Material for the task:
════════════════════
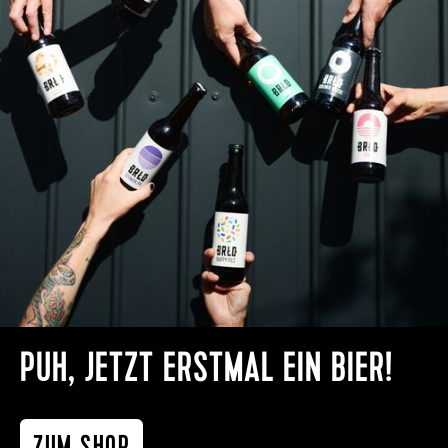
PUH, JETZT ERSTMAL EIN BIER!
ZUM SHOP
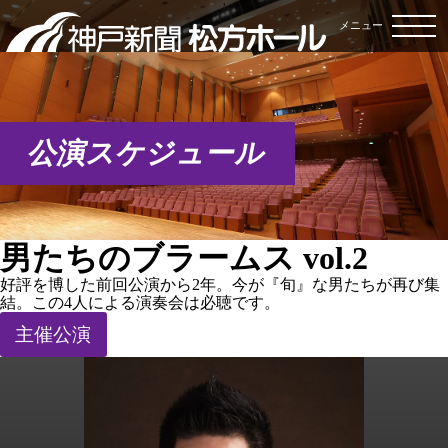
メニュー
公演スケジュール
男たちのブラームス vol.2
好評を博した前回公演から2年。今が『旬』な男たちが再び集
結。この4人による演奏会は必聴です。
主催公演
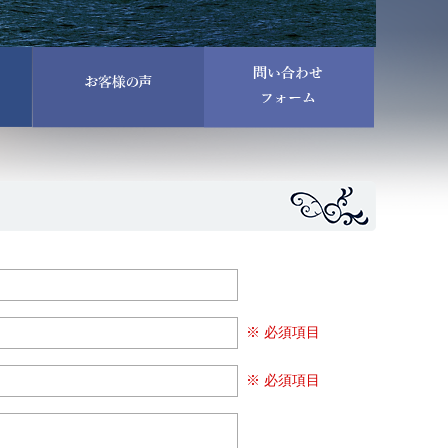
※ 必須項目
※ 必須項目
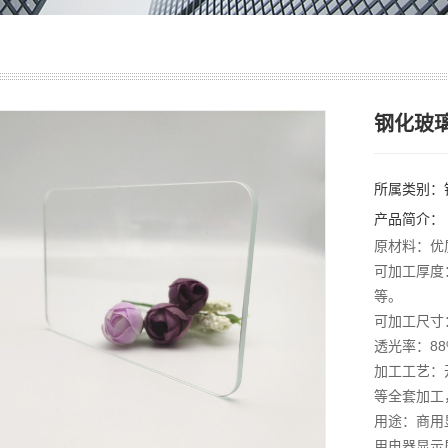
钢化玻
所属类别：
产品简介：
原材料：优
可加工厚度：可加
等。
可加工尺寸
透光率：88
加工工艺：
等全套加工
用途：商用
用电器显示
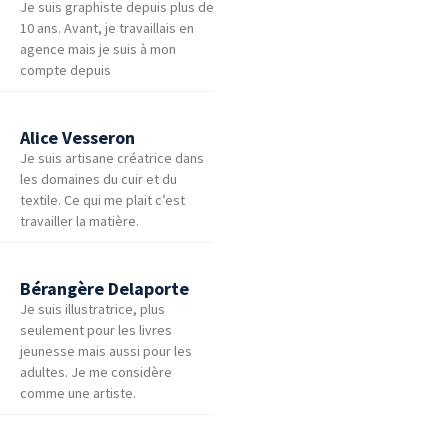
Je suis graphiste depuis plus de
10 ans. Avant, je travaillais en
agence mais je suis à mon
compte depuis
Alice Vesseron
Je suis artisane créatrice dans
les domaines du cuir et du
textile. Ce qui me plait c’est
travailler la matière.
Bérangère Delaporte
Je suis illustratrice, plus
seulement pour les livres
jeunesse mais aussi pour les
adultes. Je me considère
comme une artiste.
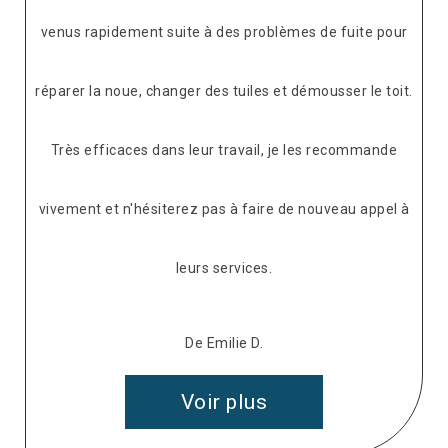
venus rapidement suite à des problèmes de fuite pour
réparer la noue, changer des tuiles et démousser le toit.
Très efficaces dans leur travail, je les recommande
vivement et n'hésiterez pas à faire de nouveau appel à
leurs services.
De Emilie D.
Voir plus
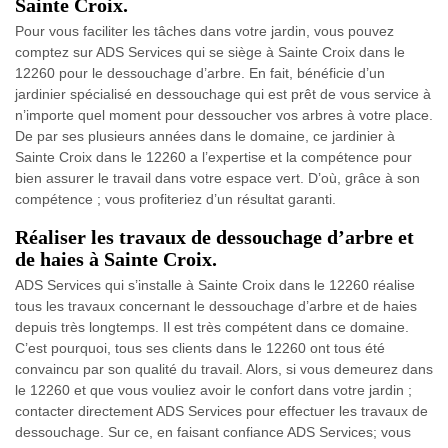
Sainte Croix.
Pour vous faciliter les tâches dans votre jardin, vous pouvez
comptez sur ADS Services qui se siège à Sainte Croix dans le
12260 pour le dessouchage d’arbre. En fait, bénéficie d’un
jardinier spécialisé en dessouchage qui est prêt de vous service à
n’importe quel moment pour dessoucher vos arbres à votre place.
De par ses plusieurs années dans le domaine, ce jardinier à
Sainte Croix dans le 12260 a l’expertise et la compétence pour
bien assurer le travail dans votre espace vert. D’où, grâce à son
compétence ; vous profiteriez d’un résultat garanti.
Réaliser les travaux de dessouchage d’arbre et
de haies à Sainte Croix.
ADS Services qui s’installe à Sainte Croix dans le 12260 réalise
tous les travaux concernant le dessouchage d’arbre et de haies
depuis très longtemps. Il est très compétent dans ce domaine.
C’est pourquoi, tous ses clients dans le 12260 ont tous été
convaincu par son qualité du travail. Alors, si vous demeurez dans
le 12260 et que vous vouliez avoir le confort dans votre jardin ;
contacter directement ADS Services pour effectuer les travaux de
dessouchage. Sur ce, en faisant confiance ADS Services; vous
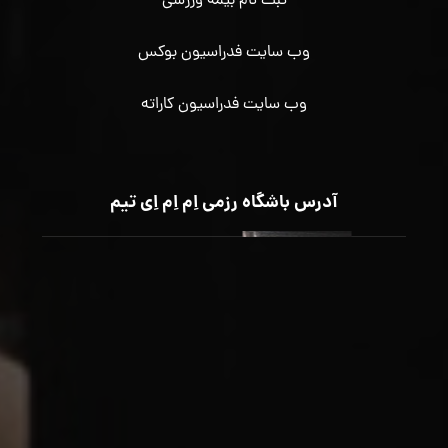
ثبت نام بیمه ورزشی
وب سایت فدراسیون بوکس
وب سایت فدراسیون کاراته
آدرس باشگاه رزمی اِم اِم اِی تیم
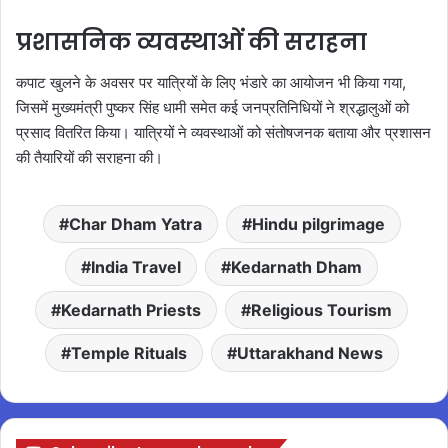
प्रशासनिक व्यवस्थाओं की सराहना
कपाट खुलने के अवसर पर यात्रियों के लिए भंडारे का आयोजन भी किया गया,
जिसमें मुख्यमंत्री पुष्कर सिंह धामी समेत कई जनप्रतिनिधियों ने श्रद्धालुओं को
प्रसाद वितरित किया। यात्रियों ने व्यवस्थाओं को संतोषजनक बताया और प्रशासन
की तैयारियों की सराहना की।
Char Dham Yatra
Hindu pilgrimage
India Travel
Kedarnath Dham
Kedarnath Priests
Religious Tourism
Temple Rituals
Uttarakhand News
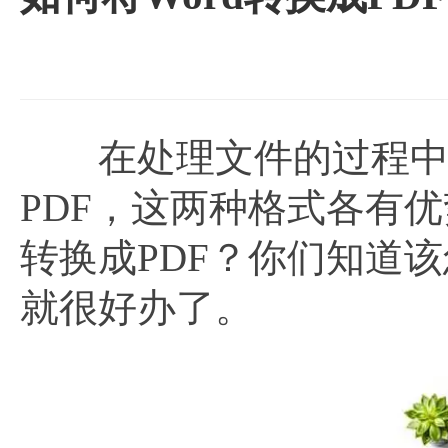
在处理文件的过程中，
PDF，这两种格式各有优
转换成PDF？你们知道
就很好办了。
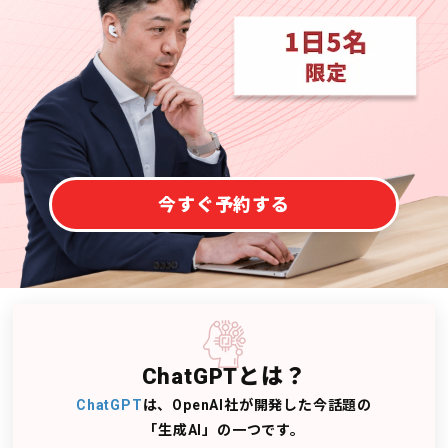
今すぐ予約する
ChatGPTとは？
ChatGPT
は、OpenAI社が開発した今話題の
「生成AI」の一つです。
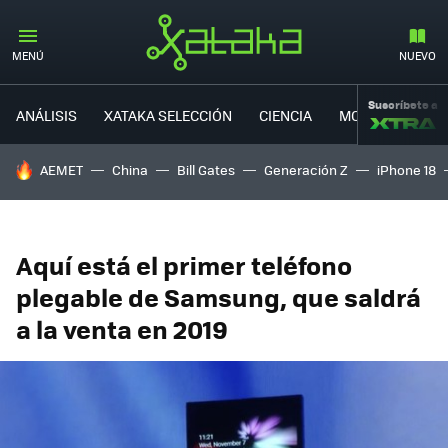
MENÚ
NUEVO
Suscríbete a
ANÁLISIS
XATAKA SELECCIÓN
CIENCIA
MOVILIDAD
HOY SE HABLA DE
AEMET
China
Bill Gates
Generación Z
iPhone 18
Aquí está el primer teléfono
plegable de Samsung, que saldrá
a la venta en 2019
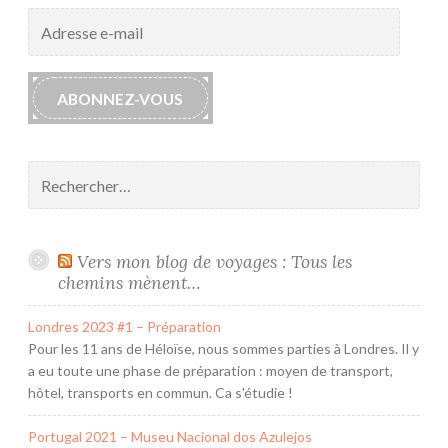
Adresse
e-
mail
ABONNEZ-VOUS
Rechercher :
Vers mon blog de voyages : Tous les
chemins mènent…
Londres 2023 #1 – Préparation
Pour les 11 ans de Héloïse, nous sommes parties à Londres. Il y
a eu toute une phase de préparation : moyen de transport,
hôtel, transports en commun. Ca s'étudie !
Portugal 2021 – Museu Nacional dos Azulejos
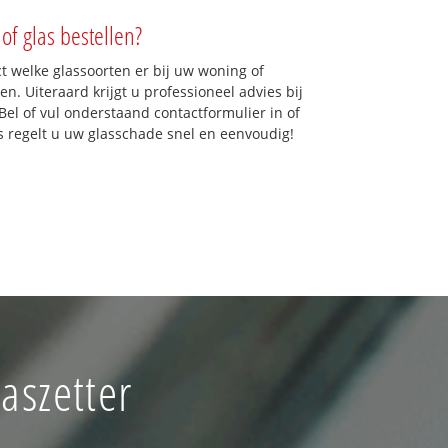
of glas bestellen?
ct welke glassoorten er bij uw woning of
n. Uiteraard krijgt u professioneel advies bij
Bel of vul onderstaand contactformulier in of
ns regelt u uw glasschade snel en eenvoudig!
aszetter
════════════════════
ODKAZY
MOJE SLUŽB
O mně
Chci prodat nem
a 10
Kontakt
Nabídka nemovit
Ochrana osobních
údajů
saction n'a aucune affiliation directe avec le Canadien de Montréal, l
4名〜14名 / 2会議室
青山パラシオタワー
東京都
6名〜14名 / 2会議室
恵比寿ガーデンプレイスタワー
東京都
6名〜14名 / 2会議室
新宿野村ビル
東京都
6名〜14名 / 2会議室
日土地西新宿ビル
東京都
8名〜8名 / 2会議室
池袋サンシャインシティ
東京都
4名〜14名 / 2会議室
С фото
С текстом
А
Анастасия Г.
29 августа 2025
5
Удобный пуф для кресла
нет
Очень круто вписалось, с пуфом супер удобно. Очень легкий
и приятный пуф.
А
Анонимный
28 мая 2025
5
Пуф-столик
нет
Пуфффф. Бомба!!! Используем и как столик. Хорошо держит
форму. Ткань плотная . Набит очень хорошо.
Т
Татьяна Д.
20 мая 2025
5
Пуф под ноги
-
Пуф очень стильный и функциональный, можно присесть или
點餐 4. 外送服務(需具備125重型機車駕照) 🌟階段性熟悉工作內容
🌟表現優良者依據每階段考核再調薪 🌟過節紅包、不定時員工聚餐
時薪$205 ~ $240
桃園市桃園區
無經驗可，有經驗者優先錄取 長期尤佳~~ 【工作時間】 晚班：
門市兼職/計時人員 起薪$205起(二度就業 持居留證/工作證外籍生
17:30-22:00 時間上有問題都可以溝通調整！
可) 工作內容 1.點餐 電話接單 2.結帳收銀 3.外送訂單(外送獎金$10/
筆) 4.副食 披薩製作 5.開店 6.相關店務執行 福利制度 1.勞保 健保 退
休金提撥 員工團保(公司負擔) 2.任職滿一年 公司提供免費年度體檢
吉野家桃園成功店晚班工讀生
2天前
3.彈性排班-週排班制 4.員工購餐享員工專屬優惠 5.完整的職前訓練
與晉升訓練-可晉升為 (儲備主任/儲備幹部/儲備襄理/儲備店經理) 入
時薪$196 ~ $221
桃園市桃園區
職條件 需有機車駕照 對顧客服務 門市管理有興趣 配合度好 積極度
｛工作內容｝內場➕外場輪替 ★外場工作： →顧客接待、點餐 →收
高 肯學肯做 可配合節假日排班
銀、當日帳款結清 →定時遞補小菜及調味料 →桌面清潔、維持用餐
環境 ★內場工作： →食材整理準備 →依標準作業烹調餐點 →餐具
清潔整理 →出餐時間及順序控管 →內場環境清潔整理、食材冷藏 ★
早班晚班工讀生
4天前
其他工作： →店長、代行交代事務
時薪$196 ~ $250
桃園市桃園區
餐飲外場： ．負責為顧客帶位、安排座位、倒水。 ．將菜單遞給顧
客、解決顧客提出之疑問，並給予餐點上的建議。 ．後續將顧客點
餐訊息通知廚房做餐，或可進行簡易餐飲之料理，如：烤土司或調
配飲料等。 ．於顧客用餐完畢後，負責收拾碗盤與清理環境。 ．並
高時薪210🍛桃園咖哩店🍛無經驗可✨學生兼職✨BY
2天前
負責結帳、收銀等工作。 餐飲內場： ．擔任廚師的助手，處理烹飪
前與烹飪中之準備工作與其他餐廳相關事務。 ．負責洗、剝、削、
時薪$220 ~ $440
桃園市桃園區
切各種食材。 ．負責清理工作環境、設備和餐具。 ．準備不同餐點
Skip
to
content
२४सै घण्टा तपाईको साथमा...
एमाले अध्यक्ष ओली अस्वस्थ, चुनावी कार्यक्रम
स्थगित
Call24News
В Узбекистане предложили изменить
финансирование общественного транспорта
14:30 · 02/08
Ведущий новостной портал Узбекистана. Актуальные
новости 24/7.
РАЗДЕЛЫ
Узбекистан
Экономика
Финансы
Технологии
════════════════════
Action item: Please edit the records from the line containing "Je suis graphiste depuis plus de" through the line containing "Bérangère Delaporte", replacing "graphiste" with "photographe" and leaving everything else unchanged, then give back only those lines.

Response:
Je suis photographe depuis plus de
10 ans. Avant, je travaillais en
agence mais je suis à mon
compte depuis
Alice Vesseron
Je suis artisane créatrice dans
les domaines du cuir et du
textile. Ce qui me plait c’est
travailler la matière.
Bérangère Delaporte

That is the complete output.